# The Next Elton Brand is...........



## Balla123456789 (Jul 15, 2002)

Kendrick Perkins


----------



## bender (Jul 15, 2002)

Kendrick Perkins is 6'11". He will more likely be the next Shaq than the next Elton Brand.
_The Next Elton Brand_ is IMO Leon Powe.


----------



## Ghost (Jun 21, 2002)

Either way Kendrick Perkins will be a ohat baller, Imo one of the best out of 2003 draft.


----------



## STING (May 29, 2002)

lets try to keep the one liners to a low, they kind of waste space


----------



## Alley-oop (Aug 31, 2002)

Perkins is gonna be good. Maybe better than Elton Brand. He does have more hieght than Brando. The next Brand  I dont know.


----------



## bender (Jul 15, 2002)

> Originally posted by <b>Alley-oop</b>!
> Perkins is gonna be good. Maybe better than Elton Brand. He does have more hieght than Brando. ...


Just what I said. :yes:


----------



## truebluefan (May 27, 2002)

I have a question:

How do we know who the next Elton Brand will be, when Elton has not reached his peak yet? 

We can't. Elton still has time to improve his game even more than it is now.


----------



## Balla123456789 (Jul 15, 2002)

*Can Someone Someon Give me info on Kendrick Perkins*

What is his game like. I would like a couple of photo's of him dunking. if he can. I heard he is good but has Greg Ostertag Like Athletiscm. I WOULD REALLY LIKE PIC'S of HIM DUNKING this is all i can find.


----------



## TheOrigiBulls (Jun 27, 2002)

## Recorded information

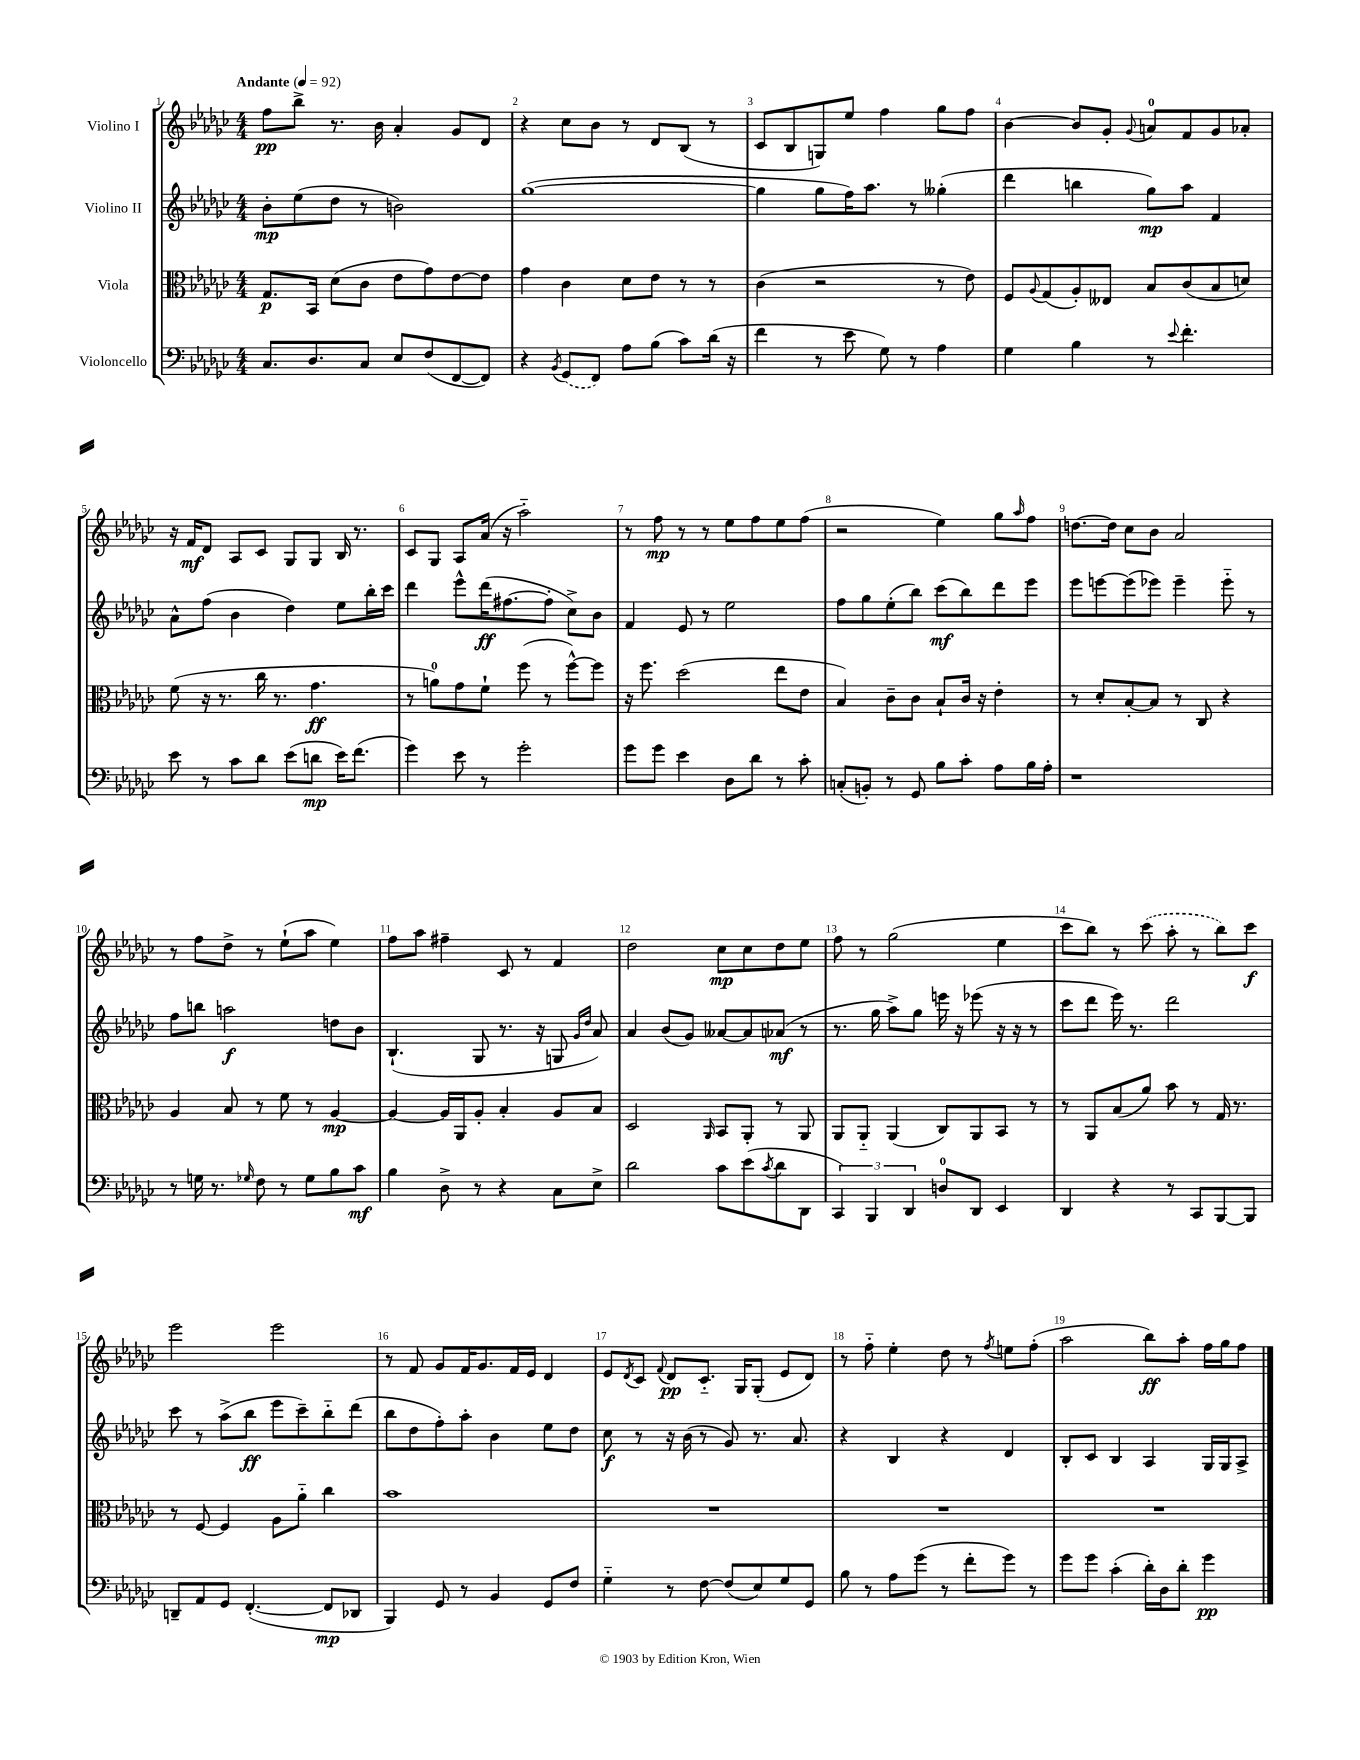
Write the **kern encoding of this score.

## Goals
1: According to bender in the forum thread about the next Elton Brand, how tall is Kendrick Perkins?
2: Return the section of the Elton Brand forum thread that opens with "Kendrick Perkins is" and closes with "(Jun 21, 2002)", copied word for word.

## Answers for this exercise
1: 6'11"

2:
Kendrick Perkins is 6'11". He will more likely be the next Shaq than the next Elton Brand.
_The Next Elton Brand_ is IMO Leon Powe.


----------



## Ghost (Jun 21, 2002)